Refinancing A Loan


Refinancing a loan involves replacing an existing loan by paying off the debt with a new one. Ideally, the new loan has better terms or features to make the process worthwhile. This can help save you money in the long term or make your life easier in other ways.

How refinancing a loan works

According to Justin Pritchard, CFP, “you can refinance a home loan, an auto loan or just about any other debt.” Consumers typically seek to do this to obtain more favorable borrowing terms in response to shifting economic conditions. For example, if your financial situation has worsened since taking out the original loan, you may be able to stretch out the term of the refinanced loan to lower your monthly payments. If your credit score has improved, you may be able to get a rate reduction. Just remember that refinancing will not reduce or eliminate your original loan balance — in fact, Pritchard says there’s a risk it could grow. “This might occur if you do a cash-out refinance where you take cash for the difference between the refinanced loan and what you owe on the original loan, or when you roll your closing costs into your new loan rather than pay them upfront,” Pritchard writes.

Types of refinancing

There are multiple types of refinancing options, some of which may better suit your needs than others. According to financial reporter Alexandra Twin, the most common type is rate-and-term refinancing, which occurs when a new loan with a lower interest rate pays for and replaces the original one. Another option is cash-in refinancing. Twin says this “allows the borrower to pay down some portion of the loan for a lower loan-to-value ratio or smaller loan payments.” Other options include cash-out refinancing, which can increase your total loan amount while giving you immediate access to cash, and consolidation refinancing. Work closely with a professional at your financial institution to determine the best option for your personal situation.

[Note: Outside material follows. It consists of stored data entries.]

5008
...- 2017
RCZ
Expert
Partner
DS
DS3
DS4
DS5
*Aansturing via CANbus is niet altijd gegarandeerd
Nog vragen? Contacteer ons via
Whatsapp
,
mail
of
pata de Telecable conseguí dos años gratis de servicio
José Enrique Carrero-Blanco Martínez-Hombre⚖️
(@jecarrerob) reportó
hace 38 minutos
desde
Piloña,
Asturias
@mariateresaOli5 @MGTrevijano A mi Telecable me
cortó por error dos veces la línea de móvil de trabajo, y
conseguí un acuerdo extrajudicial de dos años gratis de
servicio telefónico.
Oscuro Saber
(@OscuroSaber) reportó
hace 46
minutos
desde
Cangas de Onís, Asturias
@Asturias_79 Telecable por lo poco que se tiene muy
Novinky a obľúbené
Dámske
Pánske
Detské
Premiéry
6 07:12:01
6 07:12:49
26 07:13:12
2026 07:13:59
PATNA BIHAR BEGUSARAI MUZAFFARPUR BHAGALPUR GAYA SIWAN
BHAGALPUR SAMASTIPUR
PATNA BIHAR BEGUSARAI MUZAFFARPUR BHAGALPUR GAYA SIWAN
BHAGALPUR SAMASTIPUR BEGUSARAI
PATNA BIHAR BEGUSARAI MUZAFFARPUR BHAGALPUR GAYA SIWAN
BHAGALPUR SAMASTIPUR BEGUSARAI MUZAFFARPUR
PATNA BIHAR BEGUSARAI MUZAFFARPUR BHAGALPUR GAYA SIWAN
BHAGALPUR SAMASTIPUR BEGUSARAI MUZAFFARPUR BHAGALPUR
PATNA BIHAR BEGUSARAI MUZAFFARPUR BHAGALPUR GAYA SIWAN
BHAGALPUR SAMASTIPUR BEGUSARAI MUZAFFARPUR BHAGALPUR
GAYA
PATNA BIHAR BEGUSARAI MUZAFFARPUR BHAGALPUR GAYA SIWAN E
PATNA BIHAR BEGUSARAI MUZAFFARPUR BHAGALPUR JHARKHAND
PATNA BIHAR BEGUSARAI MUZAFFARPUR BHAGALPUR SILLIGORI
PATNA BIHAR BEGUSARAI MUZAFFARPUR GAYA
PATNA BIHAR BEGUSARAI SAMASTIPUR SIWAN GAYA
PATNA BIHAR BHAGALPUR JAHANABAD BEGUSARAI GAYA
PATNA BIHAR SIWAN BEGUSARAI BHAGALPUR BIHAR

When refinancing makes sense

There are four common reasons to refinance a loan. The first is that your credit score has improved — perhaps because you have been diligent in paying off the very same loan you wish to refinance. NerdWallet writer Steve Nicastro says that if your credit has moved into a higher tier, such as above 720, you probably qualify for lower interest rates. Refinancing can thus save you money.

Another common reason to refinance a loan is to extend your repayment term. This lowers your monthly payments, leaving you with more money left over after you’ve paid all your expenses. However, you need to weigh that benefit against paying more in total interest and being in debt for a longer period of time.

If you feel your current loan is too long and you can handle paying more every month, you can refinance to a shorter-term loan to reduce total interest fees. And if your loan has a variable interest rate, Nicastro says refinancing to a fixed rate “will result in consistent monthly payments and provide more certainty in your budget.”

Before shopping for rates and terms at financial institutions and online lenders, talk with your current lender. It may be willing to work with you to offer you a better deal than your existing loan.